Against this backdrop, “risk assets” like tech stocks and cryptos are faring particularly badly as investor sentiment deteriorates, hurt in part because bond yields keep rising. 

The yield on the benchmark 10-year U.S. Treasury note neared 3.2% on Monday, putting it on track to close at the highest levels since late 2018. When yields climb, the math is tough for riskier assets: Higher yields reduce the extra return relative to bonds that traders expect to get from taking riskier bets.

So where will cryptos find the bottom? In the near-term, volatility looks expected to continue, and a turnaround may not be coming anytime soon.

“Bitcoin may be on the course to restart a steep downtrend,” said Yuya Hasegawa, an analyst at crypto exchange Bitbank, who sees the largest crypto trading in a range of $30,000 to $38,000 this week.

Looming large in the days ahead is inflation data for April.

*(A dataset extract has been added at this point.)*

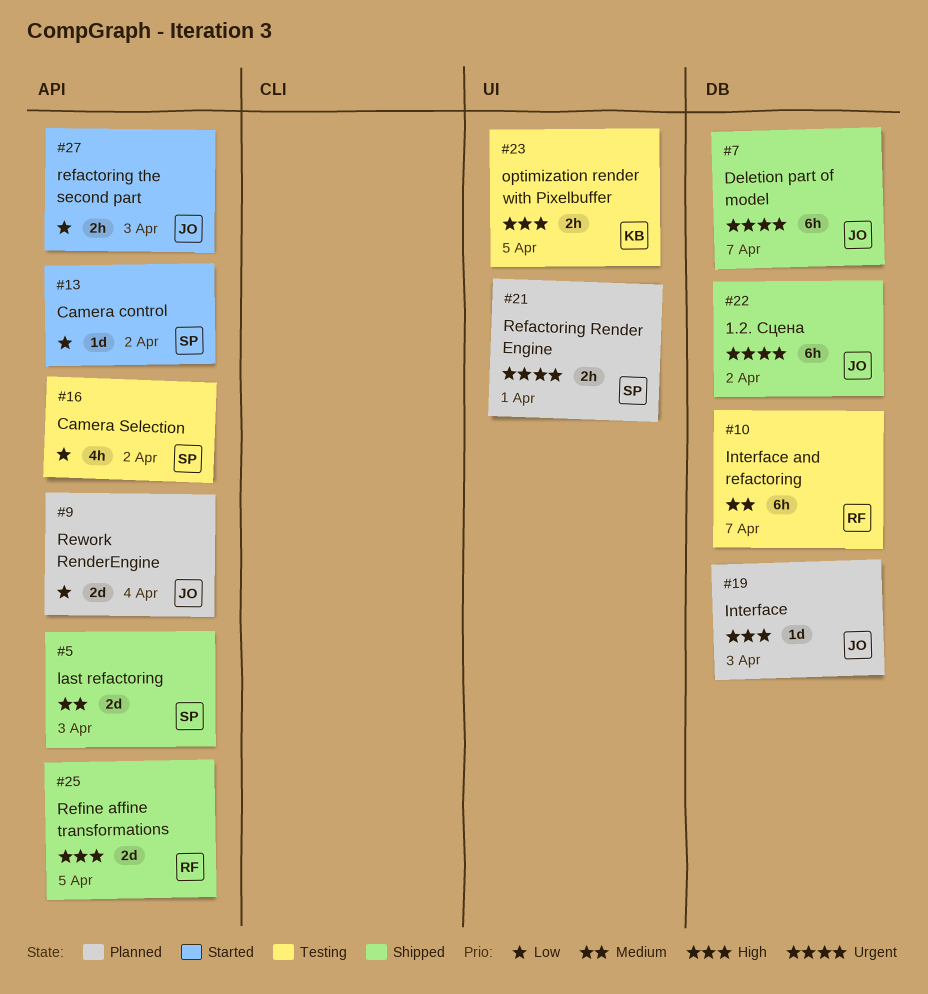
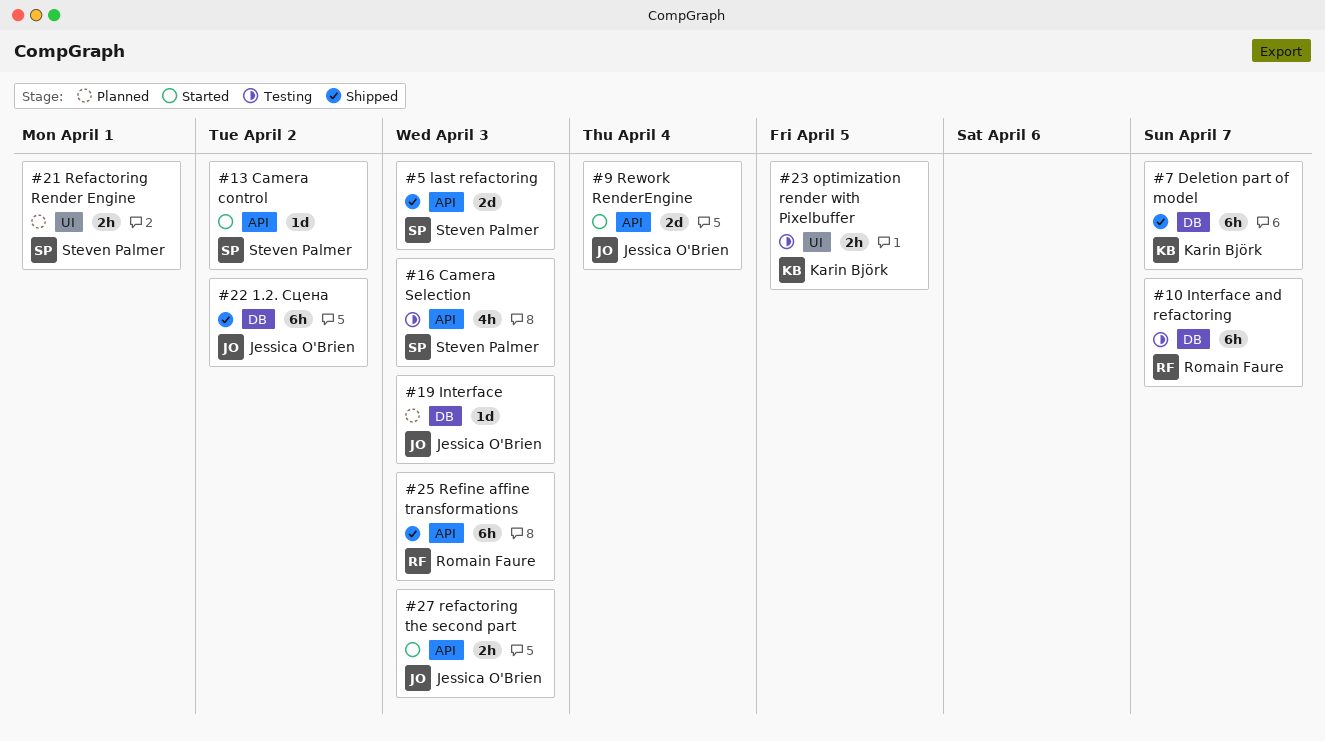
#7, owner: Jessica O'Brien -> Karin Björk
#9, status: Planned -> Started
#16, due: Apr 2 -> Apr 3
#25, estimate: 2d -> 6h
#25, due: Apr 5 -> Apr 3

The U.S. consumer price index (CPI) is due on Wednesday, and investors are likely to latch onto the number as the market keeps revising its estimates for how aggressive Fed policy will be.

If CPI grew more than 8.1% year over year last month, which is around what markets expect, investors could take that as a sign that the Fed will move more aggressively—and this could lead to continued selling.

“Although it will not be enough to reverse the market’s sentiment completely, lower CPI readings will suffice to support the price of Bitcoin temporarily,” said Hasegawa. “Until then, the price has to maintain the $33,000 psychological level, which is also around the 2022 low, to prevent the technical sentiment from aggravating further.”

Another negative sign for the crypto market is that institutional money may be leading the price pressure, according to Marcus Sotiriou, an analyst at digital asset broker GlobalBlock. Sotiriou said that, preceding the recent drop, the price for Bitcoin listed on exchange




Coinbase Global

(ticker: COIN) was at a discount compared to the Binance exchange.

“This is telling as a greater percentage of institutions use Coinbase compared to retail, whereas the opposite is the case for Binance,” Sotiriou said. “The price mismatch mentioned suggests institutions are not currently as interested as retail.”